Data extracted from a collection
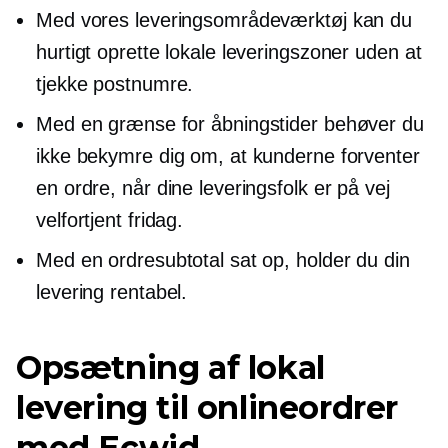
Med vores leveringsområdeværktøj kan du
hurtigt oprette lokale leveringszoner uden at
tjekke postnumre.
Med en grænse for åbningstider behøver du
ikke bekymre dig om, at kunderne forventer
en ordre, når dine leveringsfolk er på vej
velfortjent
fridag.
Med en ordresubtotal sat op, holder du din
levering rentabel.
Opsætning af lokal
levering til onlineordrer
med Ecwid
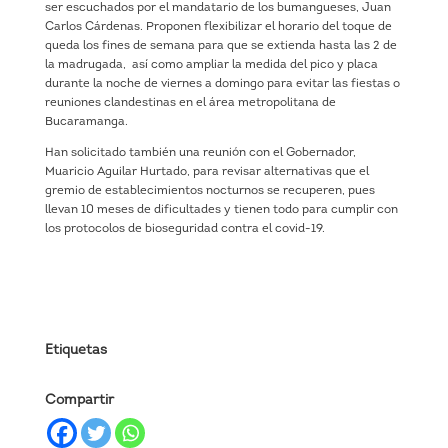
ser escuchados por el mandatario de los bumangueses, Juan
Carlos Cárdenas. Proponen flexibilizar el horario del toque de
queda los fines de semana para que se extienda hasta las 2 de
la madrugada, así como ampliar la medida del pico y placa
durante la noche de viernes a domingo para evitar las fiestas o
reuniones clandestinas en el área metropolitana de
Bucaramanga.
Han solicitado también una reunión con el Gobernador,
Muaricio Aguilar Hurtado, para revisar alternativas que el
gremio de establecimientos nocturnos se recuperen, pues
llevan 10 meses de dificultades y tienen todo para cumplir con
los protocolos de bioseguridad contra el covid-19.
Etiquetas
Compartir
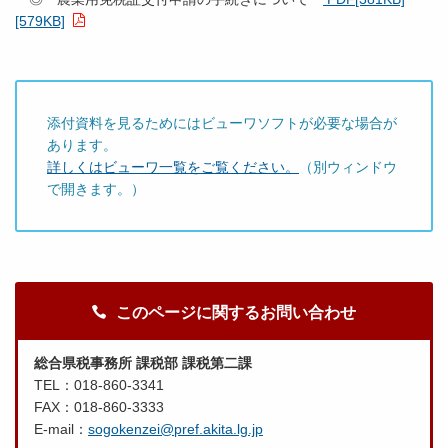
[579KB]
添付資料を見るためにはビューワソフトが必要な場合が
あります。
詳しくはビューワ一覧をご覧ください。
（別ウィンドウ
で開きます。）
このページに関するお問い合わせ
総合県税事務所 課税部 課税第二課
TEL：018-860-3341
FAX：018-860-3333
E-mail：
sogokenzei@pref.akita.lg.jp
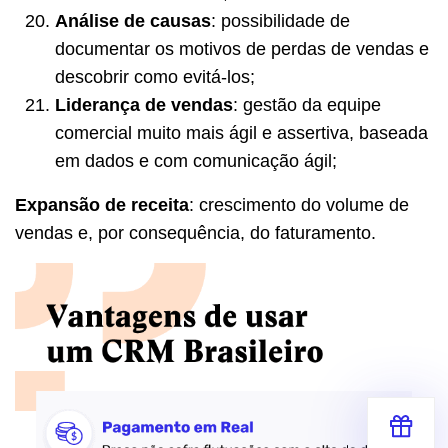
Análise de causas
: possibilidade de
documentar os motivos de perdas de vendas e
descobrir como evitá-los;
Liderança de vendas
: gestão da equipe
comercial muito mais ágil e assertiva, baseada
em dados e com comunicação ágil;
Expansão de receita
: crescimento do volume de
vendas e, por consequência, do faturamento.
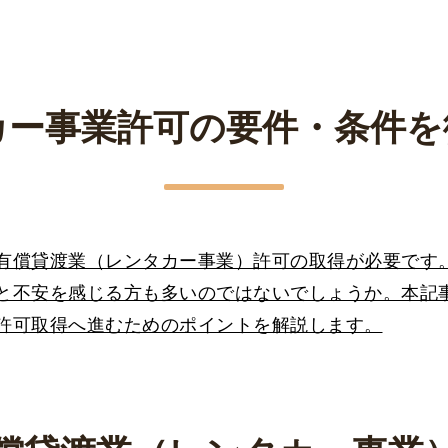
カー事業許可の要件・条件を
有償貸渡業（レンタカー事業）許可の取得が必要です
と不安を感じる方も多いのではないでしょうか。本記
許可取得へ進むためのポイントを解説します。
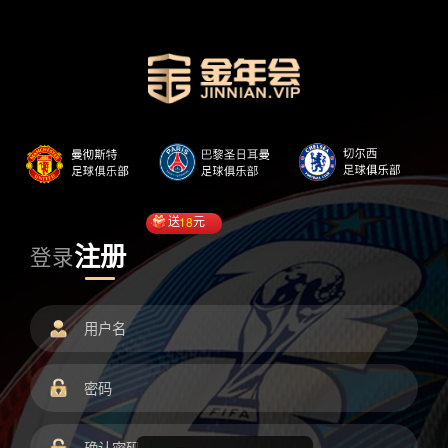
送
18
元
注册
登录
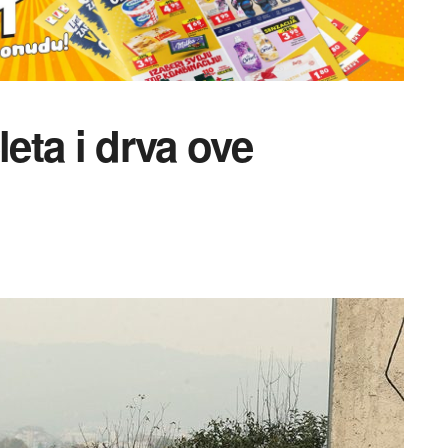
leta i drva ove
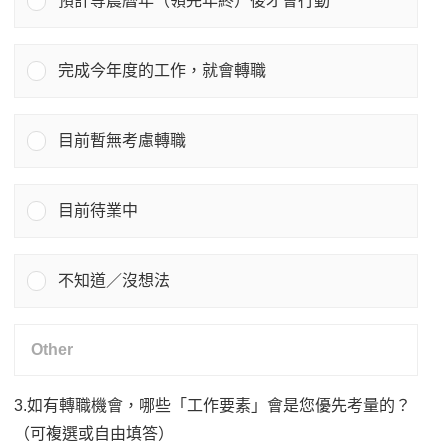
預計等農曆年（領完年終）後才會行動
完成今年度的工作，就會轉職
目前暫無考慮轉職
目前待業中
不知道／沒想法
3.如有轉職機會，哪些「工作要素」會是您優先考量的？
（可複選或自由填答）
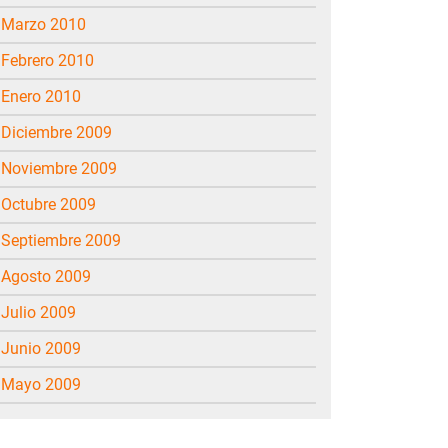
marzo 2010
febrero 2010
enero 2010
diciembre 2009
noviembre 2009
octubre 2009
septiembre 2009
agosto 2009
julio 2009
junio 2009
mayo 2009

**Task to carry out:**
Output exactly the lines from the line with "Han solicitado también" to the last line of the records, including both, and leave every picture out.

**Task answer:**
Han solicitado también una reunión con el Gobernador,
Muaricio Aguilar Hurtado, para revisar alternativas que el
gremio de establecimientos nocturnos se recuperen, pues
llevan 10 meses de dificultades y tienen todo para cumplir con
los protocolos de bioseguridad contra el covid-19.
Etiquetas
Compartir
[579KB]
添付資料を見るためにはビューワソフトが必要な場合が
あります。
詳しくはビューワ一覧をご覧ください。
（別ウィンドウ
で開きます。）
このページに関するお問い合わせ
総合県税事務所 課税部 課税第二課
TEL：018-860-3341
FAX：018-860-3333
E-mail：
sogokenzei@pref.akita.lg.jp
Análise de causas
: possibilidade de
documentar os motivos de perdas de vendas e
descobrir como evitá-los;
Liderança de vendas
: gestão da equipe
comercial muito mais ágil e assertiva, baseada
em dados e com comunicação ágil;
Expansão de receita
: crescimento do volume de
vendas e, por consequência, do faturamento.
カー事業許可の要件・条件を
有償貸渡業（レンタカー事業）許可の取得が必要です
と不安を感じる方も多いのではないでしょうか。本記
許可取得へ進むためのポイントを解説します。
送
18
元
注册
登录
leta i drva ove
預計等農曆年（領完年終）後才會行動
完成今年度的工作，就會轉職
目前暫無考慮轉職
目前待業中
不知道／沒想法
3.如有轉職機會，哪些「工作要素」會是您優先考量的？
（可複選或自由填答）
marzo 2010
febrero 2010
enero 2010
diciembre 2009
noviembre 2009
octubre 2009
septiembre 2009
agosto 2009
julio 2009
junio 2009
mayo 2009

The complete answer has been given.